Extrait de page:
============================================================

C’est en publiant le billet Brandebourg hier que ça m’est revenu en tête que je n’avais pas parlé plus que ça du sommet franco-allemand de dimanche dernier. Un sommet franco-allemand qui atteint des altitudes qu’on n’aurait soupçonnées avant qu’il n’ait lieu. Ce fut une journée comme on aurait pu en voir depuis des dizaines et des dizaines d’années, en toute harmonie et toute en amour. Ou toute en amitié. Des gens qu’on aurait aimé connaître. Maintenant, c’est fait. Des gens plutôt aperçus que connus, à trois reprises, lors de dîners, dont certains plus ou moins improvisés, chez eux et une autre fois chez Arnold. Parce que ce sont les meilleurs amis d’Arnold, sa famille, ses racines choisies par lui. Nati est un ange, m’a-t-il déjà dit et écrit depuis dimanche. Nati est peut-être un ange mais une chose est sûre que c’est une famille formidable que la famille Nagel. Une famille allemande ordinaire ? Ce qu’il y a de bien avec les gens ordinaire c’est qu’ils en deviennent soudain extraordinaires. Une famille unie par le plaisir d’être ensemble, complice et ouverte aux autres. Le père, la mère, la fille et le fils. Des gens qui s’aiment et qui aiment les autres. Des gens bien. Enfin des gens bien. Que nous avons dû aller chercher de l’autre côté du Rhin pour oublier ceux qui sont venus d’outre Meuse.

============================================================

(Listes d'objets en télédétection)
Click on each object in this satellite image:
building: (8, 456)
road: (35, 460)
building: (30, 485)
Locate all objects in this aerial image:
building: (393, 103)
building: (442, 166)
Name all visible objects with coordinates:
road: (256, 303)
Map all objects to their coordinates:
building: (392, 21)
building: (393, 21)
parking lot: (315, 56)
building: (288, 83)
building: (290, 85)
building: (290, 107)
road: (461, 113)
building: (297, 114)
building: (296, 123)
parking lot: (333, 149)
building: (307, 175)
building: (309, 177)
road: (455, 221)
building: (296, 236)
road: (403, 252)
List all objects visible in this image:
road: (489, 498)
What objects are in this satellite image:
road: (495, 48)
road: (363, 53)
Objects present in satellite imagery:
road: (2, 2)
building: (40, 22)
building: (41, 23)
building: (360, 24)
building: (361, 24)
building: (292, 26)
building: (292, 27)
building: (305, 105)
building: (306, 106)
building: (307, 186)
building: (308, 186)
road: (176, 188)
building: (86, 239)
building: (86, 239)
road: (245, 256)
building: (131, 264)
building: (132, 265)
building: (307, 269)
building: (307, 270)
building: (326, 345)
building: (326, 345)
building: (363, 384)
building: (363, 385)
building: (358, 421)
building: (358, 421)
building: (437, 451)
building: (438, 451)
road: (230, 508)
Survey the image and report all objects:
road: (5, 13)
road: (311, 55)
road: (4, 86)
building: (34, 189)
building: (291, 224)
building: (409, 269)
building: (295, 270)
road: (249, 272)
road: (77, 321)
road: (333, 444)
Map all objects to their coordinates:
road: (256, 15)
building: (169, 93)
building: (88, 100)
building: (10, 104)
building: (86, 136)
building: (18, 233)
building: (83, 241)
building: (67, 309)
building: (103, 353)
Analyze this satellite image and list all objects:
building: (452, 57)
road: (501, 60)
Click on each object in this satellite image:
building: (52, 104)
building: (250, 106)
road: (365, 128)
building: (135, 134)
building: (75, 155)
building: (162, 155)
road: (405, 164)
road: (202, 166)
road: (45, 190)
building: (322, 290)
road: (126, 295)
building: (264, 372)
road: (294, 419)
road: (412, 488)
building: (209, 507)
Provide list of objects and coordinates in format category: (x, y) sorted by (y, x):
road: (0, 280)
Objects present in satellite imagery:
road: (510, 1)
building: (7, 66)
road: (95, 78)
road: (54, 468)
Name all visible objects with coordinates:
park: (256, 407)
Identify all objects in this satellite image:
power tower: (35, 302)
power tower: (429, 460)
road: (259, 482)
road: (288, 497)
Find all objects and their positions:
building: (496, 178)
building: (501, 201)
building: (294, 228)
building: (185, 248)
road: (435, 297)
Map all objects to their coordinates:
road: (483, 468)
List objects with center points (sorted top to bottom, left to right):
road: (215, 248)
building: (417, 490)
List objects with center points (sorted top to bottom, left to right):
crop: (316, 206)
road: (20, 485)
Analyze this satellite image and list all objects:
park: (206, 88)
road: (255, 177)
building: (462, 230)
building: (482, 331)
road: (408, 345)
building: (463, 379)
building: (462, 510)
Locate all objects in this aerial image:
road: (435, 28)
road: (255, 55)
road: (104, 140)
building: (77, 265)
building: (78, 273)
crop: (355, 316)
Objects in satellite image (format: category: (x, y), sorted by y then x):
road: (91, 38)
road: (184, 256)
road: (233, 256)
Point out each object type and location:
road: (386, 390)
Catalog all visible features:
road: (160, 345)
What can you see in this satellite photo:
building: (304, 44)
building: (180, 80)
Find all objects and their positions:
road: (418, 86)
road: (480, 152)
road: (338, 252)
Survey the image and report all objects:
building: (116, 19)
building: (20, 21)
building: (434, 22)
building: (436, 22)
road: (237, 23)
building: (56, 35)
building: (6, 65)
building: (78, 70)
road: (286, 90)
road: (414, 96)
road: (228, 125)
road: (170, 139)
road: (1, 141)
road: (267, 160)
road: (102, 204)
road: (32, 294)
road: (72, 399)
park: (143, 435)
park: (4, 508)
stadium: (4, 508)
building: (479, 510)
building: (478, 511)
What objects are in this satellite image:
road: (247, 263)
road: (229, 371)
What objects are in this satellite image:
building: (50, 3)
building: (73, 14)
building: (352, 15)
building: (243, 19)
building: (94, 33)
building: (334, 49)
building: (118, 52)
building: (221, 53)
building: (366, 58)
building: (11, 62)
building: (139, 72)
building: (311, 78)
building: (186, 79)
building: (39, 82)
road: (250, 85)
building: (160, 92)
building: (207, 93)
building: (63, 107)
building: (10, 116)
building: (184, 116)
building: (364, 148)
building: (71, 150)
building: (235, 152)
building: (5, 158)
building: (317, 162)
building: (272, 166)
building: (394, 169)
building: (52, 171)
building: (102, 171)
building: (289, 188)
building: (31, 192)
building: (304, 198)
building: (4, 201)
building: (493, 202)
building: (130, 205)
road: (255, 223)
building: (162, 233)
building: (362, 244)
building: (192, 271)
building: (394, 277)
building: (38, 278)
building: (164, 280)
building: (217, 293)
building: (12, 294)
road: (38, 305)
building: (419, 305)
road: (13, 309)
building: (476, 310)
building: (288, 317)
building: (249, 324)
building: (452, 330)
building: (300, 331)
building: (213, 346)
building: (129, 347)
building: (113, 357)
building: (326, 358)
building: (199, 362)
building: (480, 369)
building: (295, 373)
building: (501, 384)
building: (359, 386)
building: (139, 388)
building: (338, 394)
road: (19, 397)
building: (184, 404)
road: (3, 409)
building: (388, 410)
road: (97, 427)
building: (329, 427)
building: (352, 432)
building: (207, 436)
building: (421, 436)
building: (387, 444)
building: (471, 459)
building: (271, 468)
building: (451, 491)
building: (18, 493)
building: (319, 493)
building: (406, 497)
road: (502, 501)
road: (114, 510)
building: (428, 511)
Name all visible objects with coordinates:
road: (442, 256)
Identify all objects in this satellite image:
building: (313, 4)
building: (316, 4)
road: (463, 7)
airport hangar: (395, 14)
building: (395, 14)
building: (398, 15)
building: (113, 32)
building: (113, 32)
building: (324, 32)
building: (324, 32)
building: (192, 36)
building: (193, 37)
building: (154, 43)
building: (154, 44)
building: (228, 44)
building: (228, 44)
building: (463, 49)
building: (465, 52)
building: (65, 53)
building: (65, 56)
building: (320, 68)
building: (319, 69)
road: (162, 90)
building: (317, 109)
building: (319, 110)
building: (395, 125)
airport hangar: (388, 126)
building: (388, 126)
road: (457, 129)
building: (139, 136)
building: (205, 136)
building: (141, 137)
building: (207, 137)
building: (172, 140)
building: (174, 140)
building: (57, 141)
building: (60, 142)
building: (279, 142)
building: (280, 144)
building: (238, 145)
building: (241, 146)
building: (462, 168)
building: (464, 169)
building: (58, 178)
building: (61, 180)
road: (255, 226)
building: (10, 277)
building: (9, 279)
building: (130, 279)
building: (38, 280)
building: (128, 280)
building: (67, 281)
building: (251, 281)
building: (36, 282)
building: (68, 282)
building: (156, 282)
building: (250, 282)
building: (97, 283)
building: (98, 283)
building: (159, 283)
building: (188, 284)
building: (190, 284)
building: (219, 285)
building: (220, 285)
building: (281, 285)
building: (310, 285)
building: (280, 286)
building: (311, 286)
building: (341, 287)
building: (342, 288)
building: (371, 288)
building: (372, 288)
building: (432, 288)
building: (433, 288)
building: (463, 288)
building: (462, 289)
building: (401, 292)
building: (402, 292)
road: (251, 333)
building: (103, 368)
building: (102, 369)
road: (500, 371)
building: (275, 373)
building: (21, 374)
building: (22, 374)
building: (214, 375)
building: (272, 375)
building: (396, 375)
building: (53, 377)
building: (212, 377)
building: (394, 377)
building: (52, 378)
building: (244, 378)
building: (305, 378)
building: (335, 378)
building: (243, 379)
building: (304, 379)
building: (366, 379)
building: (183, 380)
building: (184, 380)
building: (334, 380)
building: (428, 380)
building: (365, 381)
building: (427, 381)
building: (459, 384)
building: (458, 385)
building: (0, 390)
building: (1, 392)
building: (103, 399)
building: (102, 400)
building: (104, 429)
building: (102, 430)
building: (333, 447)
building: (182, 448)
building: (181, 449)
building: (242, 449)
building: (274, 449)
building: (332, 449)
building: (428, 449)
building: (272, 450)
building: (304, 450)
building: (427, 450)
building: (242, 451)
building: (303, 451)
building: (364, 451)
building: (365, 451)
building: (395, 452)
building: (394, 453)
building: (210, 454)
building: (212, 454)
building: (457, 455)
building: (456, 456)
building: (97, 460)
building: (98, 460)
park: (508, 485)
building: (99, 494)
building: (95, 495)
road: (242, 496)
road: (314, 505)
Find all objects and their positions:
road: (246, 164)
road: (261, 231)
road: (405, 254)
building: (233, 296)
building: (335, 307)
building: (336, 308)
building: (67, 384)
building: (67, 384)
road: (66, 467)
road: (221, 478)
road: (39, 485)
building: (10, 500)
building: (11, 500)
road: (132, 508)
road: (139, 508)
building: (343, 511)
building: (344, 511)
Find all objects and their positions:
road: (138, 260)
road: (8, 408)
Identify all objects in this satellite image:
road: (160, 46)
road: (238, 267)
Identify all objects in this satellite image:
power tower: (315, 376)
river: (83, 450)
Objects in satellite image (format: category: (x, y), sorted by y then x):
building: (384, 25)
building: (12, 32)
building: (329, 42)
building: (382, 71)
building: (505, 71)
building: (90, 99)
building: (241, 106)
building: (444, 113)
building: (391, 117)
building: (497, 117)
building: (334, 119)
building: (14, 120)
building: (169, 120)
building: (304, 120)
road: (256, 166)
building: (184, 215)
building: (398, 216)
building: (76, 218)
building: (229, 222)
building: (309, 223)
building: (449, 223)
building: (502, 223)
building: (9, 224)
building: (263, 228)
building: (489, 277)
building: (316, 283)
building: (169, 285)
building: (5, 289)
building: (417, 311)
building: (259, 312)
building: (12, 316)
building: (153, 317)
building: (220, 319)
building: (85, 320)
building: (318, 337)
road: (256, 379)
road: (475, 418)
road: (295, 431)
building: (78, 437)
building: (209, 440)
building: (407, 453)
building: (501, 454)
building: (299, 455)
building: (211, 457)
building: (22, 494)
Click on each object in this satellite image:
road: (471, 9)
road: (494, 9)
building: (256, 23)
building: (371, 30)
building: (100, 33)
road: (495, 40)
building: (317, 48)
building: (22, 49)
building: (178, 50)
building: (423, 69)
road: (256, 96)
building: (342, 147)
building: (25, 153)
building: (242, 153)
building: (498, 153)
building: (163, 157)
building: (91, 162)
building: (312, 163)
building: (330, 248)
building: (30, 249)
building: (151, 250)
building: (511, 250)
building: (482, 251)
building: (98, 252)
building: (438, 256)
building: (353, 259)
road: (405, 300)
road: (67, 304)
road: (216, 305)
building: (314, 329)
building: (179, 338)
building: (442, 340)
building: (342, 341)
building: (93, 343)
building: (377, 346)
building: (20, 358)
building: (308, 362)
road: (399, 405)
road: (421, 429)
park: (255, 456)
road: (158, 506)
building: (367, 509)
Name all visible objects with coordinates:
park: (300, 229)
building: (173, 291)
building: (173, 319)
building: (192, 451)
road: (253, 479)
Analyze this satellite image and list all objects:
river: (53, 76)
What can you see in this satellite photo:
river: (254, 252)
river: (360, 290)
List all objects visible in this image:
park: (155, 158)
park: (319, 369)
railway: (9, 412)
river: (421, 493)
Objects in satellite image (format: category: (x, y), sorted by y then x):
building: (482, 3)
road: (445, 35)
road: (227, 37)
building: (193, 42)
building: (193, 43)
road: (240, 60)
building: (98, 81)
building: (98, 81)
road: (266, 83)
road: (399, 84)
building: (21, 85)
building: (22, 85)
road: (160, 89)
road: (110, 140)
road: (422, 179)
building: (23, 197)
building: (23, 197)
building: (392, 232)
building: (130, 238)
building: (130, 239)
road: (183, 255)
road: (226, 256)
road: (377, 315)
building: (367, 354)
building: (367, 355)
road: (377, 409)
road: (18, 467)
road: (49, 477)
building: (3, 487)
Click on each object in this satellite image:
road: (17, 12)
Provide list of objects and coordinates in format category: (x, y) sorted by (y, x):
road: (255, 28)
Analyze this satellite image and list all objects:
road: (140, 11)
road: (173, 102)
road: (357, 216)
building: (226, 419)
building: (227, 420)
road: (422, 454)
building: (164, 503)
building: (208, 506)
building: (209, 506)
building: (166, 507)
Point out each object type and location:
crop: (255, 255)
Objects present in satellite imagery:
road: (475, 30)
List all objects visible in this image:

============================================================

Consignes:
Répondez, s'il vous plaît, à ces questions d'après l'extrait :
1. Quel jour a eu lieu le sommet franco-allemand ?
2. Quel est le nom de la famille décrite ?
3. À combien de reprises ces gens ont-ils été aperçus lors de dîners ?

Votre réponse:
1. Dimanche dernier.
2. La famille Nagel.
3. À trois reprises.